Things to do »
1. Set down, word for word, the part of the blog post on substance abuse prevention that opens with the words containing "Preventing substance abuse" and closes with "of his writing!".
2. Supply the next part of the blog post on substance abuse prevention policy, picking up after its final sentence.

Page extract »
=======

Monday, October 12, 2009

Preventing substance abuse through good public policy

The following essay was written by LEAP speaker Michael Gilbert. He originally posted it to a web site on substance abuse prevention and treatment operated by the federal government.

After following the discussion on the site for a few weeks, he noticed that several people had posted comments advocating tougher laws and more punitive sentences for drug crime offenses. Those who raised questions about the effectiveness of current policies and drug laws were admonished by site monitors that such comments were off-topic for a substance abuse prevention discussion board. This motivated Dr. Gilbert to write the essay below and post it on the web site.

This is Dr. Gilbert's first post on the new blog. We're lucky to have him as a member of LEAP and I look forward to more of his writing!



I am not a prevention professional but I'm deeply committed to reducing the accessibility of drugs to kids, reducing the harms associated with drugs used by those who choose to use them, and reducing the prevalence in drug use within the society.  These goals cannot be achieved with a limited, censored or restricted discussion.  The question is how to achieve these goals.

A censored discussion limited to "deterrence only", "accepted lines of thought" or the "moral model" cannot provide the robust thinking needed make long term progress toward these goals. To achieve lower drug use rates (i.e., prevention) it may be that we have to seriously look outside the box of prevention orthodoxy to consider ideas and perspectives that may have seemed heretical in the past.

=======

Dataset extract »
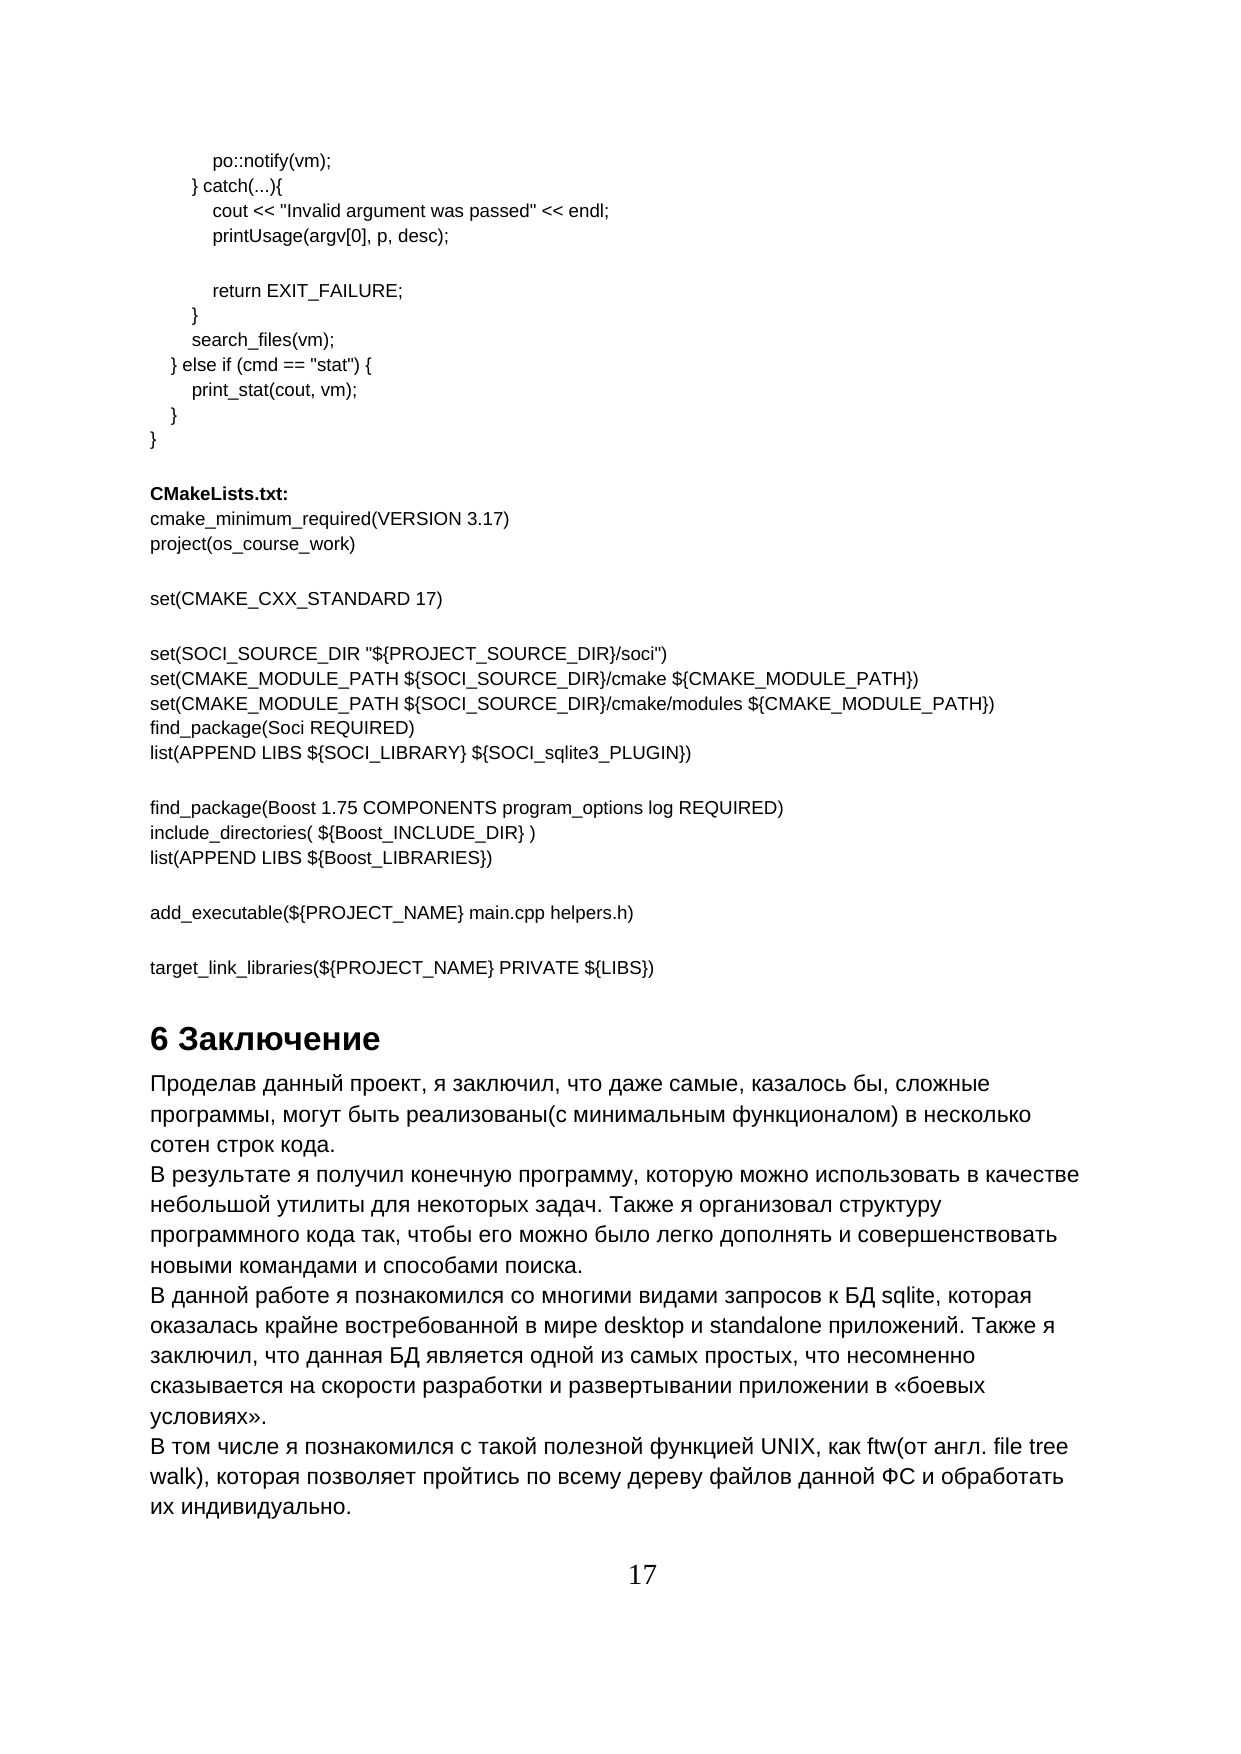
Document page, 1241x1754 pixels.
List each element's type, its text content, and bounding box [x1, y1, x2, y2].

=======

Expected outputs »
1.
Preventing substance abuse through good public policy

The following essay was written by LEAP speaker Michael Gilbert. He originally posted it to a web site on substance abuse prevention and treatment operated by the federal government.

After following the discussion on the site for a few weeks, he noticed that several people had posted comments advocating tougher laws and more punitive sentences for drug crime offenses. Those who raised questions about the effectiveness of current policies and drug laws were admonished by site monitors that such comments were off-topic for a substance abuse prevention discussion board. This motivated Dr. Gilbert to write the essay below and post it on the web site.

This is Dr. Gilbert's first post on the new blog. We're lucky to have him as a member of LEAP and I look forward to more of his writing!

2.
My perspective on drug prevention is a bit different.  I have spent nearly 40 years working in and around the justice system as either a criminal justice practitioner, researcher, or educator.  A number of the comments have implied that "punitive approaches" will work to "deter" users.  From the empirical evidence I have seen in the last 40 years, drug use patterns are not suppressed by punitive criminal justice responses.  In fact, the evidence points in exactly the opposite direction - increased potency, greater access, reduced street prices, and greater availability.  Additionally, punitive approaches are viewed as deceitful by users and provide a rich business environment for black market drug distribution systems.  There is a lot of evidence on these issues if you want to follow-up.

Criminal justice policy responses are ineffective because they misdefine the problem and impose counterproductive  solutions.  Drug use is a deeply embedded health and education problem.  No amount of punishment can make users, as a class of people, stop using (general deterrence).

What can work to make progress toward lower drug use is health and education based prevention strategies based on an honest recognition of some basic facts:
*       Successful prevention depends mostly on caring, honest and believable communications from adults and those working in prevention.  Exaggeration of harms associated with experimental use or non-dependent use is easily discredited and dismissed by those receiving the message.
*       140-150 million people in the US (half the population) have used an illegal substance at least once in their life.
*       Between 20-25 million people are current users (within the last 30 days).
*       Roughly 3-5 million people are highly dependent users.
*       All past, current and highly dependent users could have been arrested, jailed and imprisoned had they been caught using or buying.
*       ONDCP reports that 75% of current users are employed and buy their drugs using legally earned income (not committing crimes to feed their habit).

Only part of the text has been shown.